*** Text section Section Begins ***

American guidelines have since issued a class IIa recommendation for the discontinuation of aspirin after 1-3 months and a transition to P2Y12 inhibitor monotherapy after coronary artery revascularization.
Nevertheless, the standard antiplatelet strategy after PCI remains at least 6-12 months of standard DAPT, or aspirin plus a P2Y12 inhibitor, a class I recommendation.
Another alternative under investigation is the concept of DAPT de-escalation, in which the P2Y12 inhibitor component is downgraded from prasugrel (Effient) or ticagrelor (Brilinta) to either clopidogrel (Plavix) or a lower dose.
“For patients at greatest risk for recurrent ischemic events, the role of continued DAPT is always an option, but these data (and other consistent trials) give clinicians more options to pursue individualized treatment decisions,” two JAMA Cardiology editors wrote in an accompanying note.

*** Text section Section Ends ***

What is being asked: Decide whether each statement agrees with the antiplatelet therapy passage above, answering yes or no and quoting the words that settle it: 1. The standard antiplatelet strategy after PCI is at least 6-12 months of DAPT. 2. In DAPT de-escalation, aspirin is the part that gets downgraded. 3. The accompanying note was written by three JAMA Cardiology editors.

*** Data extracts Section Begins ***

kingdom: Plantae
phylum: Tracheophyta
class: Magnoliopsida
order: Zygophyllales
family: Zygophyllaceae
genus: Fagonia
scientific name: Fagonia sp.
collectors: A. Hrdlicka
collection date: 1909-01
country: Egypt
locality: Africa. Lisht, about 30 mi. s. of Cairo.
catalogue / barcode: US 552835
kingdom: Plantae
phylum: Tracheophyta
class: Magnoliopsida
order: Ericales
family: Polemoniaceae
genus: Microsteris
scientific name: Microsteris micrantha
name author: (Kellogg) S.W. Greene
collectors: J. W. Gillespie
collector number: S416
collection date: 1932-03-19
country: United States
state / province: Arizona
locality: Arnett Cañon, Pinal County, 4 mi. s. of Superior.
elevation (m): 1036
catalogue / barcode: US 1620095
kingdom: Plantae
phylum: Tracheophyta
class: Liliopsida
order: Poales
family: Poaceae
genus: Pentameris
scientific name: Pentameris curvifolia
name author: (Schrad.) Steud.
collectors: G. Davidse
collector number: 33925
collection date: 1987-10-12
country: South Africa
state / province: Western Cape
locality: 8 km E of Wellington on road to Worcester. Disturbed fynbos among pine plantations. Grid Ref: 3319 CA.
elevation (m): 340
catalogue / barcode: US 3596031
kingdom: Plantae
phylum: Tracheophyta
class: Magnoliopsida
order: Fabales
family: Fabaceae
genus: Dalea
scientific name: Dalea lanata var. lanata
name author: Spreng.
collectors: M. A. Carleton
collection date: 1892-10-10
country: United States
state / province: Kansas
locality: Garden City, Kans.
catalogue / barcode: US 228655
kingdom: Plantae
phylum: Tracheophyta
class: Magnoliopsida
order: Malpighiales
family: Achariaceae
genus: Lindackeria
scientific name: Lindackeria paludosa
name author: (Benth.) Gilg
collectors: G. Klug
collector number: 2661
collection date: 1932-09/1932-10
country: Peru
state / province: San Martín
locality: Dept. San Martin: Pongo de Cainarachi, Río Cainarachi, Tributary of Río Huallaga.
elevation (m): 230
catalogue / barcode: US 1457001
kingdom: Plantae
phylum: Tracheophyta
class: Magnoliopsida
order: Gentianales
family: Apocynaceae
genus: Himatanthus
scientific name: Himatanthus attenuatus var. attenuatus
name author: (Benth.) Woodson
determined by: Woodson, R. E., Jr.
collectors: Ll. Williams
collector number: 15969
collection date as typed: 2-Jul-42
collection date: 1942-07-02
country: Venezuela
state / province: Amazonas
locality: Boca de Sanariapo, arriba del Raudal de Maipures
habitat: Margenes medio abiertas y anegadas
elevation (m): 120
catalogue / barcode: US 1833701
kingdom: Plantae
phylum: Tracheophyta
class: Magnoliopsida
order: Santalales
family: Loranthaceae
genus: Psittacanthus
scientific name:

*** Data extracts Section Ends ***

Output below:
1. Yes: "the standard antiplatelet strategy after PCI remains at least 6-12 months of standard DAPT"
2. No: "the P2Y12 inhibitor component is downgraded from prasugrel (Effient) or ticagrelor (Brilinta) to either clopidogrel (Plavix) or a lower dose"
3. No: "two JAMA Cardiology editors wrote in an accompanying note"